== SUPPLIED TEXT ==

By Stacy Bogard, CAE, MASB Assistant Director of Communications, PR & Marketing

DashBoard, May 16, 2018

Even the most experienced board members never stop learning the technical details of the job, and those who are successful learn early that being effective requires more than knowing the details of the tenure law or how to interpret the budget. Being a successful board member begins with a genuine commitment to striving for high-quality public education that supports the full development of all children. While most school boards will be comprised of individuals from different backgrounds and experiences, individual school board members can be more effective when they exhibit:

  • A thoughtful, sincere and deliberate approach to the position. The effective school board member seeks first to understand the issues, knowing that their decisions have a tremendous impact on their communities.
  • A constructive attitude toward teamwork. The effective school board member understands that he/she has no legal authority as an individual. It’s only around the board table that decisions are made and a board member exercises any authority.
  • The willingness to spend the time necessary to be well-informed on the issues coming before the local board and to remain reasonably knowledgeable about local, state, national and global education.
  • The ability to represent the entire community and not surrender to special interest or partisan political groups. The “entire community” includes citizens who may not have a direct relationship with its public schools.
  • The temperament to respond accordingly and appropriately through challenging events. Board membership is an immense responsibility, so the public actions and words of its members will impact the district, its image and integrity.

===

- OBJECTIVE A:
Transcribe the part of the school board member article starting at "By Stacy Bogard, CAE, MASB" and ending at "on their communities.".
- OBJECTIVE B:
Go on with the article about effective school board members from the point where it stops.

== RECORDED INFORMATION ==

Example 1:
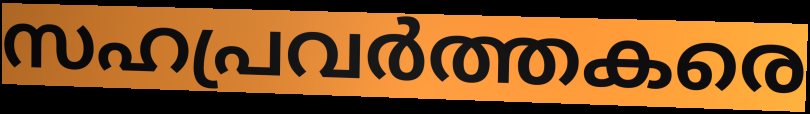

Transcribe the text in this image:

===

- RESULT A:
By Stacy Bogard, CAE, MASB Assistant Director of Communications, PR & Marketing

DashBoard, May 16, 2018

Even the most experienced board members never stop learning the technical details of the job, and those who are successful learn early that being effective requires more than knowing the details of the tenure law or how to interpret the budget. Being a successful board member begins with a genuine commitment to striving for high-quality public education that supports the full development of all children. While most school boards will be comprised of individuals from different backgrounds and experiences, individual school board members can be more effective when they exhibit:

  • A thoughtful, sincere and deliberate approach to the position. The effective school board member seeks first to understand the issues, knowing that their decisions have a tremendous impact on their communities.

- RESULT B:
  • The willingness to listen thoughtfully to others. Although board members can’t be expected to agree with everything colleagues and constituents say, they’re expected to listen respectfully to their opinions and concerns.
  • The willingness to express one’s own opinion and participate in discussions openly and honestly while encouraging and respecting the free expression of opinion by colleagues.
  • The maturity to respect the confidentiality of privileged information and to take no private action that would compromise the board or administration.
  • The willingness to model continuous learning by taking advantage of professional development opportunities, such as those offered by state and national school board associations.
  • The willingness to abide by and support the board operating procedures as adopted by the board.
  • The ability to identify, recommend and encourage prospective candidates and mentor new board members to become effective school leaders.
Get on Board

This last point is especially applicable in an election year. MASB’s Get on Board grassroots campaign is focused on encouraging civic-minded, student-focused individuals like you to give back to their community and to help advocate for and improve student achievement through board service.

MASB needs your help in order for this campaign to be successful. The filing deadline is July 24 and it will be here before we know it. The sooner we start identifying and recruiting those who have the potential to be effective board members, the better off our districts and students will be.

So, if you have a vacant position on your board, think of your family, friends and community members—is there someone that you think would serve well in that role? Share this list with them, point out some of their similar characteristics and encourage them to Get on Board!

For more information and resources, check out the Get on Board microsite. If you have any questions or suggestions, please contact MASB at getonboard@masb.org or 517.327.5900.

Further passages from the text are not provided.